While that is technically correct, I think it isn’t very usable or practical.
A better ICP has 5 parts:
Step 1: Define what you sell in one sentence
If you cannot explain what you do clearly, you cannot pick the right customer.
Use this format:
“I help [who] get [result] without [pain].”
Examples:
- “I help busy parents keep their home consistently clean without spending weekends catching up.”
- “I help new LLC owners keep their contracts and compliance tight without guessing what matters.”
If your sentence feels vague, that is a signal your business idea is still foggy. That is normal. Just work on honing it in.
Step 2: Pick one “best-fit” customer group
Do not pick everyone who could benefit. Pick the group most likely to:
- buy soon
- pay enough
- stick around
- refer others
- be easy to serve
You are not picking the biggest market. You are picking the best starting market.
Think “most winnable.”
Step 3: List their triggers (what makes them buy now)
People do not buy because your business exists. They buy when something happens.
Common triggers:
- a deadline (event coming up, season, move, launch)
- a problem got painful (lost time, lost money, stress)
- a status change (new job, new baby, new business, new responsibility)
- a scare (something broke, got flagged, got threatened)
If you know the trigger, your marketing writes itself.
Step 4: Identify their top 3 objections
This is the “why they hesitate” list.
Usually it is some version of:
- “It’s too expensive.”
- “I’m not sure it will work for me.”
- “I can do it myself.”
- “I don’t trust providers in this industry.”
- “I don’t have time to set this up.”
Write down the top three.

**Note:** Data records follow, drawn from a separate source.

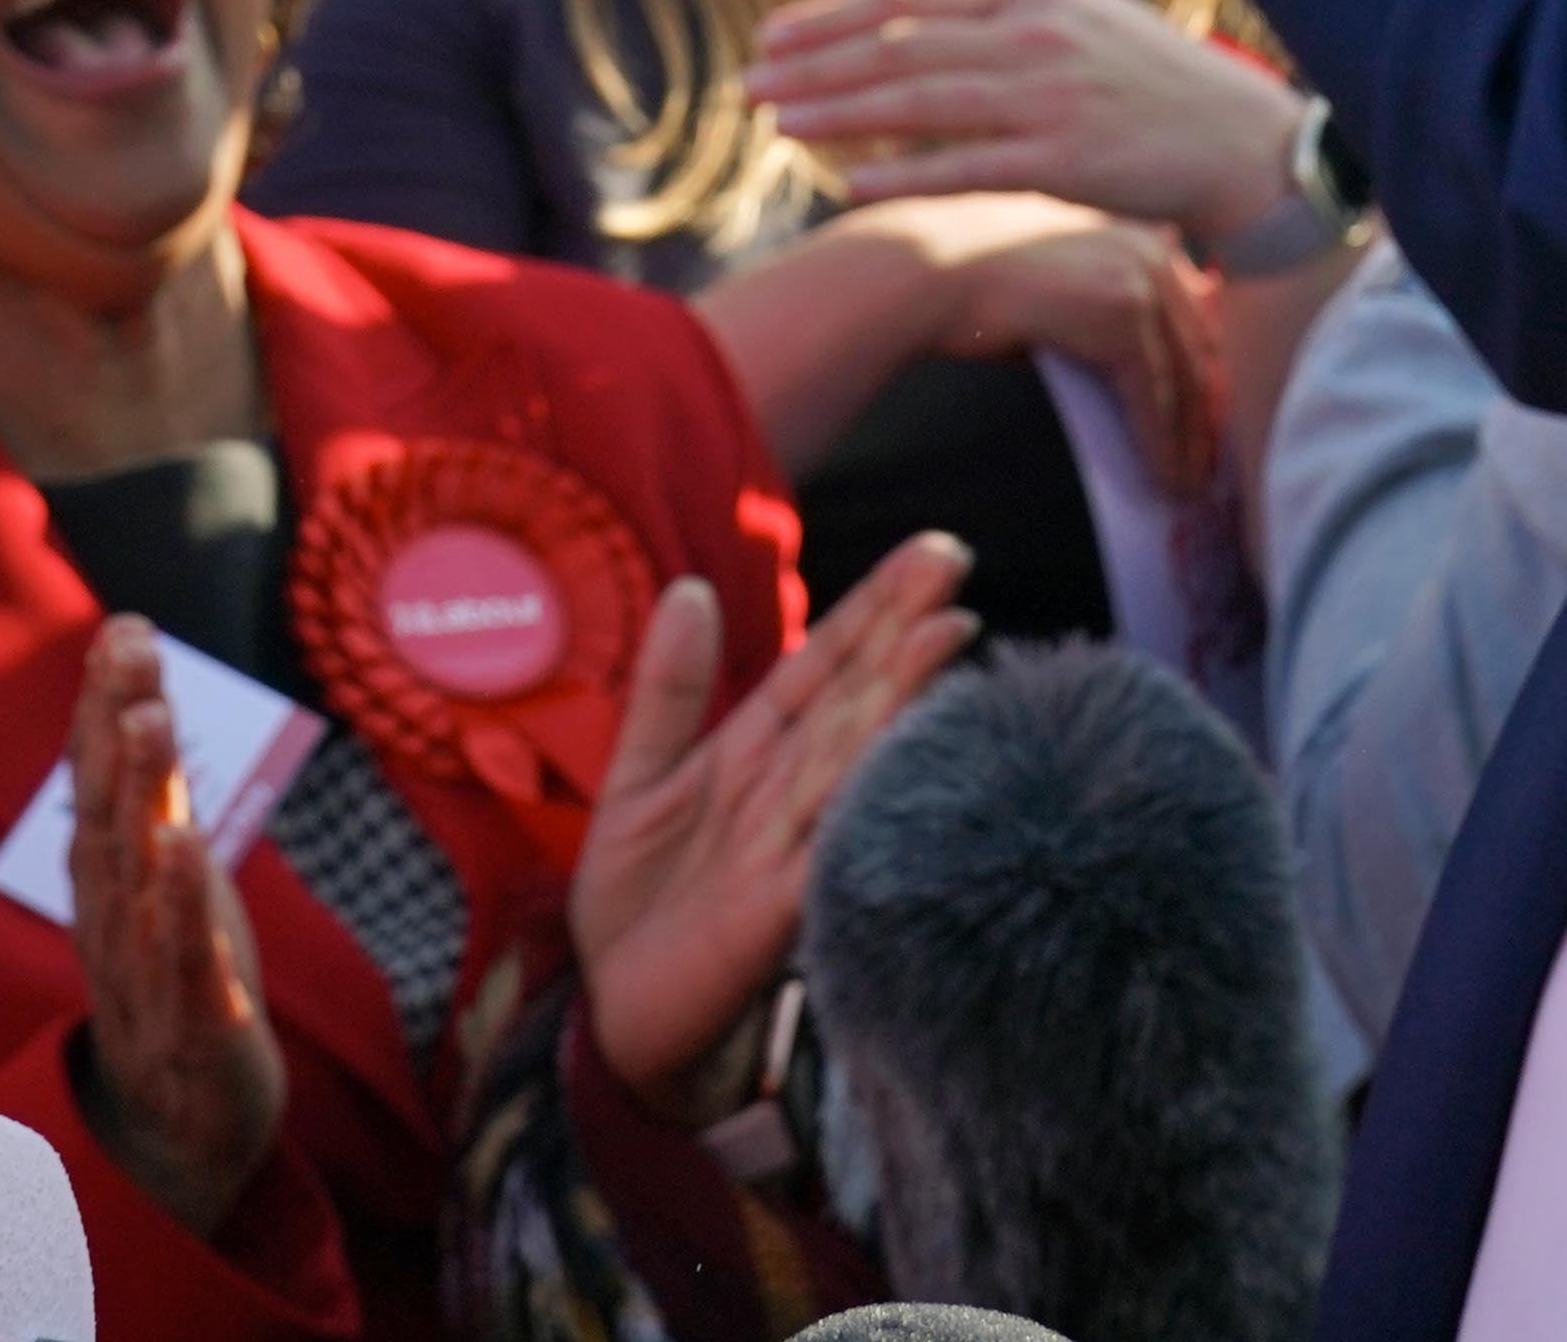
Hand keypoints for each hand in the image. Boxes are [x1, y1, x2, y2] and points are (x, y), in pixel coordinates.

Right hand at [63, 615, 284, 1241]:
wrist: (187, 1129)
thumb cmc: (177, 981)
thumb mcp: (163, 878)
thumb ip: (147, 787)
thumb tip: (132, 684)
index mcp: (105, 883)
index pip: (98, 782)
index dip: (105, 704)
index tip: (125, 625)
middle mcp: (112, 920)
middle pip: (110, 815)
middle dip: (118, 726)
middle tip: (134, 649)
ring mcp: (145, 974)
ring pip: (137, 876)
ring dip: (140, 795)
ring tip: (149, 722)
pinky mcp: (193, 1026)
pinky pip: (182, 961)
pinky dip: (179, 904)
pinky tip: (183, 849)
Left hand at [570, 535, 975, 1116]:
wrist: (610, 1015)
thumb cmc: (638, 902)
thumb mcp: (639, 775)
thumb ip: (669, 687)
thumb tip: (689, 585)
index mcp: (756, 752)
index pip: (824, 664)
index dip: (874, 607)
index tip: (932, 550)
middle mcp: (786, 791)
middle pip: (852, 695)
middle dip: (902, 628)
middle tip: (955, 559)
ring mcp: (788, 848)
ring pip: (850, 757)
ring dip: (897, 697)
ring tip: (947, 631)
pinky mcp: (773, 912)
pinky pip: (826, 850)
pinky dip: (863, 805)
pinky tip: (904, 756)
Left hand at [749, 0, 1304, 248]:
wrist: (1239, 142)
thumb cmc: (1152, 81)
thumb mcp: (1078, 16)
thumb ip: (996, 8)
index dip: (831, 18)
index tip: (773, 36)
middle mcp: (1032, 34)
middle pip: (896, 46)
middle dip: (813, 65)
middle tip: (748, 84)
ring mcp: (1048, 97)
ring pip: (917, 104)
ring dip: (838, 114)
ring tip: (777, 125)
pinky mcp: (1064, 161)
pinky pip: (964, 169)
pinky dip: (902, 174)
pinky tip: (846, 184)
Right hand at [914, 202, 1223, 496]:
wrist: (922, 267)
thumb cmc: (964, 279)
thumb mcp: (1047, 284)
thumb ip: (1088, 310)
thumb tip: (1112, 370)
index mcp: (1132, 230)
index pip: (1189, 309)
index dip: (1197, 368)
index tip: (1201, 416)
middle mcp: (1148, 247)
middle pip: (1196, 344)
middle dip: (1203, 409)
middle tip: (1205, 460)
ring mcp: (1140, 280)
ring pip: (1182, 376)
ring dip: (1189, 440)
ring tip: (1188, 485)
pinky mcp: (1123, 319)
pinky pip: (1154, 397)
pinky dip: (1161, 446)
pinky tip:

Then build your sales process to address them directly.
Step 5: Define “where they already are”
This is distribution. And it matters.
Where do they spend time?
- local Facebook groups
- specific neighborhoods or businesses
- industry associations
- school communities
- gyms, churches, mom groups, Chamber events
- LinkedIn (for certain B2B services)
If you cannot name where they are, you are not ready to launch. You still have research to do.
Weekend Exercise
Take some time to really think through these. Physically write it on paper to get your mind going.
- Write your one-sentence business description: “I help ___ get ___ without ___.”
- Choose one best-fit customer group you can realistically reach in month 1.
- Answer these five prompts in plain language:
- They buy when ___ happens.
- They are most worried about ___.
- They hesitate because ___.
- They choose a provider based on ___.
- I can reach them by ___.
- Finally, write one marketing message that speaks directly to them:
- “Hey [group], if you are dealing with [trigger/problem], I can help you get [result] without [pain].”
If this feels hard, good. That means you are going deep enough for success.
You are being proactive, which will serve you well in the long run.